Not pursuing Tony Allen with more vigor from the start of his free agency in 2010 was a mistake by Danny Ainge that in hindsight, Ainge acknowledged. But things worked out for all involved.
The Celtics would later draft a pair of elite defenders (Avery Bradley and later, Marcus Smart) while Allen signed with Memphis and would go on to become a basketball icon in the city with his “Grit and Grind” brand of basketball.
TOM E. CURRAN
This is everything. That’s something I can do without. Those three vapid words. Usually, they’ll be burped up on Twitter, followed closely by an observation that whatever “this” happens to be, is also what the person “is here for.” That gives me none of “the feels.” It’s also not my “spirit animal.”

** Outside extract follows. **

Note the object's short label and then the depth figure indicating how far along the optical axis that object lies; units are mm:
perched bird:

Want some more grievances for Festivus? That many Americans don’t know helmet-to-helmet contact on a runner is legal. That anyone putting their hand FULLY UNDER THE BALL and then rolling it back to continue dribbling, especially at the start of a drive, is getting away with a blatant carry. Anyone thinking James White is in the same stratosphere as Kevin Faulk. People mad at college kids for bailing on meaningless bowl games.
College basketball announcers crediting the coach for every damn thing that happens on the court. Cameramen under the basket. That pass interference replay didn’t work and will be repealed. Anyone thinking it’s Sony Michel’s fault. The Patriots drafting Lee Smith, A.J. Derby and Ryan Izzo and nobody else at the tight end position since 2011. Airing customer service complaints on social media. People replying to customer service complaints on social media with either their own complaints or mealy-mouthed “Sorry you are going through this … “ empathy.

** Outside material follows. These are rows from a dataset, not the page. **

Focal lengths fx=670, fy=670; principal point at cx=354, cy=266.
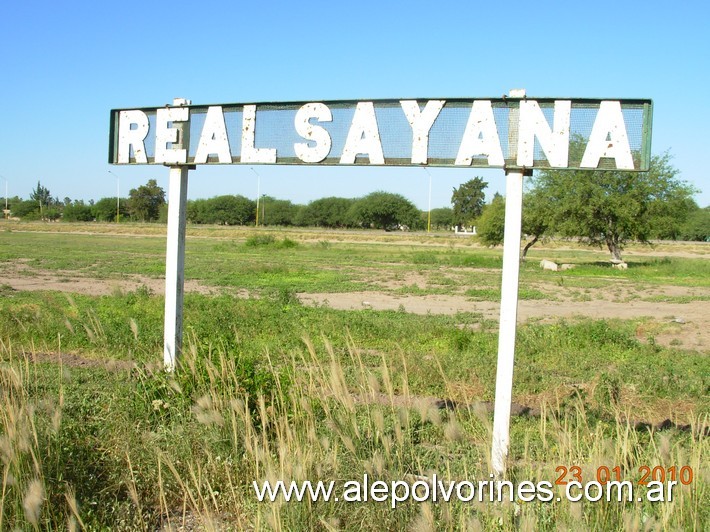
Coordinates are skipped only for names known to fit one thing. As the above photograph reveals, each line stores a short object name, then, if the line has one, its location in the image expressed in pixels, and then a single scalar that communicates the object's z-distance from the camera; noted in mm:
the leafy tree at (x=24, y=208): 124956
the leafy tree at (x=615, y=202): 33500
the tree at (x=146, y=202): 108062
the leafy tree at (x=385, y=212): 108875
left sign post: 5695
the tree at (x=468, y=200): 97625
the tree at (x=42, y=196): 135500
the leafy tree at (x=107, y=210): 114062
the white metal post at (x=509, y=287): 4281
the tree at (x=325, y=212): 117688
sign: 4301
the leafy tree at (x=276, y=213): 120538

There are other grievances buried deep in my heart. Many other grievances. But for today, this is everything.
This is a small ask, but can we please change the width of a basketball court from 50 feet to 52 feet?
How many times do we have to see a player line up to take a three from the corner and then watch the ref point at the sideline and whistle the guy for barely being out of bounds? It's perhaps the most annoying turnover in basketball. The three-point line has been moved back over time — the sidelines need to be as well.
Just a foot on each side. Please.
I hate video review in all pro sports.
Give me the days when human error became a part of the narrative for professional sports, and we weren’t breaking down milliseconds on the instant replay of a ball carrier crossing the goal line. Or micro-analyzing what is and isn’t goalie interference in hockey to the point where we don’t even know what is or isn’t legal anymore.
This doesn’t even mention the interminable delays to each of the sports that use instant replay and video review, and instead of watching action people get to watch a gaggle of officials huddled around an iPad or a video screen.
I’ve been on this train if you have been watching BST so I’ll carry it over as my grievance for 2019.... Kicking in the NFL has never been worse!
Can we start putting more emphasis on developing quality kickers moving forward? It’s the forgotten man, the butt of all jokes, but the laughing stops when your team needs that winning field goal with a second left on the clock! Kicking matters, yet teams treat these guys like they are easily replaceable and easily disposable, but quality kickers right now are hidden gems in the National Football League.
I would love to see more quality kickers developed through the college game and see more guys get it through the uprights on football's biggest stage come next season.